Right, I have a couple of things forthcoming. One is, as the post-title suggests, on technical change in fisheries, where I, in my first sole-authored paper in five years, suggest a state space approach to measure technical change in fisheries. The approach is applied to data from the Norwegian Lofoten cod fishery, a data set that previously has been analyzed with other, more typical methods (linear regressions).
The paper has a long history. It started in 2008, when I was a visiting grad student at the economics department of the University of California, San Diego (UCSD). There, Dale Squires, who I am proud to call my friend, presented an analysis of the Lofoten data. During my visit to UCSD, I had spent considerable time studying state space models and the Kalman filter, and during Dale’s talk I wondered whether a state space model would do a better job in estimating technical change. Dale’s analysis was published in 2010, at a time when I already had acquired the data and had started to develop a model and an algorithm. In 2011, during a train trip, I started to get promising results. Progress was doomed to be slow, however, because the entire project was a side project that I only worked on in short stints every now and then. At some point in 2012, I nevertheless had a manuscript ready for submission. I sent it to the same journal where Dale’s analysis was published. After an interesting and instructive review-process, the manuscript was rejected. In the years that followed, the manuscript was sent to a handful of journals (the manuscript took various forms over the years; condensed into the letter-format at one point), but the verdict was always the same: rejection. Over these years, Dale, who I kept in touch with, was always optimistic and encouraging, suggesting alternative journals. Early in 2015, the manuscript was finally sent to Marine Resource Economics, where it was accepted after no less than three rounds of revisions. In the last round, I had to pull out my initial version, written more than three years earlier, and add discussion that was revised out at some point along the road but which obviously had its place. The manuscript was formally accepted early this year (2016), eight years after I had the initial idea.
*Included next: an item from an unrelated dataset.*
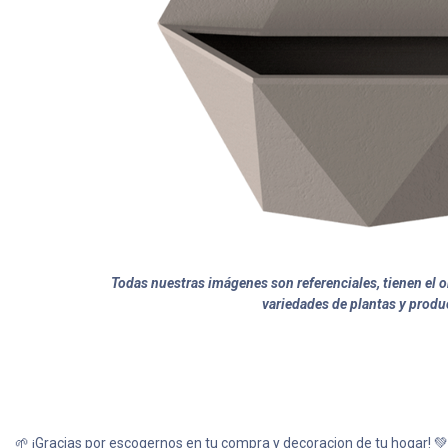
Todas nuestras imágenes son referenciales, tienen el ob
variedades de plantas y produ
🌱 ¡Gracias por escogernos en tu compra y decoracion de tu hogar! 💚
Late in 2014, more than six years into the process, I had another idea for how to carry out the analysis. I decided to pursue this new idea in another side project. This spin-off project had much faster progress, and less than six months later, a letter-form manuscript was already rejected. After some further work, expanding the manuscript to the more typical article form, the manuscript was submitted again, and I am now awaiting its review. This much faster progress on the second side project is partly taken, by me, as evidence that I have become better at what I do. The lower degree of complexity is, of course, also an important factor in the progress.
‘Technical Change as a Stochastic Trend in a Fisheries Model’ will appear in Marine Resource Economics during the fall. The abstract reads as follows:
Technical change is generally seen as a major source of growth, but usually cannot be observed directly and measurement can be difficult. With only aggregate data, measurement puts further demands on the empirical strategy. Structural time series models and the state space form are well suited for unobserved phenomena, such as technical change. In fisheries, technical advances often contribute to increased fishing pressure, and improved productivity measures are important for managers concerned with efficiency or conservation. I apply a structural time series model with a stochastic trend to measure technical change in a Cobb-Douglas production function, considering both single equation and multivariate models. Results from the Norwegian Lofoten cod fishery show that the approach has both methodological and empirical advantages when compared with results from the general index approach, which has been applied in the literature.